Professor Megan Piper leads the department of medicine researchers. Piper said, "This research provides substantial evidence that quitting smoking benefits well-being compared to continuing smoking.”

"Smokers might believe that quitting will decrease life satisfaction or quality of life because they believe it disrupts routines, interferes with relationships, leads to a loss of smoking-related pleasure, or because cessation deprives them of a coping strategy,” she told PostMediaNews.com.

The findings were based on an assessment of 1,000 smokers over one-year and three-year intervals. Approximately, two-thirds of the subjects continued smoking, while one third quit. Those subjects who quit smoking scored higher on assessments of health-related quality of life compared to the start of the study while those who continued smoking scored lower on assessments.

A twist to the study is that both the quitters and smokers scored lower in overall quality of life assessments in comparison to original scores. Questions were based on participant’s regard of self, standard of living, enjoyment of recreation, and home life. But those who continued smoking reported lower assessment scores than quitters.

The study explains the decline in both smokers and non smokers by explaining that smoking in itself may worsen a person's mental health and so can dealing with a personal nicotine habit.

“Our findings suggest that, over the long-term, individuals will be happier and more satisfied with their lives if they stop smoking than if they do not," Piper said in a statement to PostMediaNews.com.

In an email statement to The Christian Post, Professor Piper says there are many ways to quit smoking. For one, smokers shouldn't "do it alone- get help," she says, "Talk to your medical provider about using medications that can double or triple your chances of success. Find someone to help coach you through your quit attempt - this could be a medical provider or a quit line coach. Finally, talk to your friends and family and get support during your quit attempt. Research has shown that the combination of medication and coaching give you the best chance of success."

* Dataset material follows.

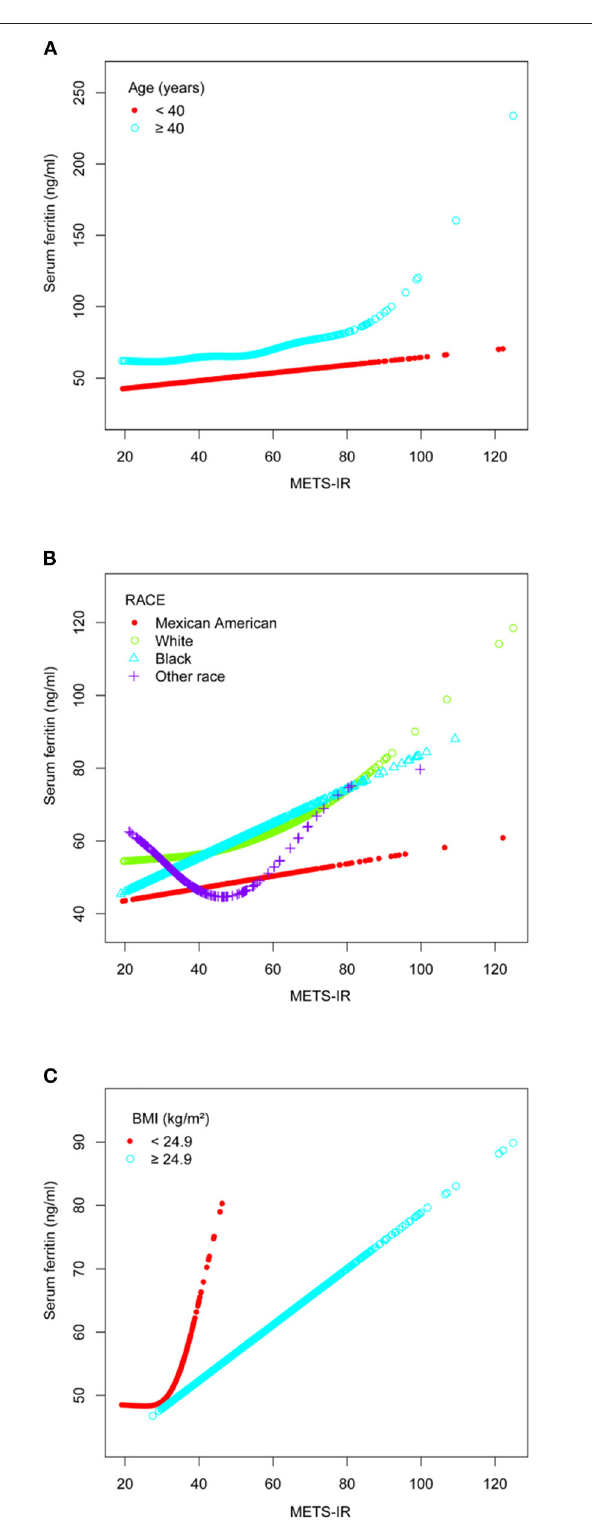
FIGURE 3 | The association between METS-IR and serum ferritin. (A) Stratified by age (years). (B) Stratified by race. (C) Stratified by BMI (kg/m 2 ). All the covariates in Table 1 were adjusted. In the subgroup analysis stratified by each covariate, the model is not adjusted for the stratification variable itself.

When asked what other activities smokers can use while quitting, Professor Piper told The Christian Post, "Some people replace cigarettes with as needed medication like the nicotine lozenge or nicotine gum.“ She also described further distracting behavior, like, “Going for a walk or talking to friends or doing puzzles when they would normally be smoking. Some people like to suck on straws or cinnamon sticks or mints or chew regular (non-nicotine) gum. Drinking water also helps some smokers who are trying to quit."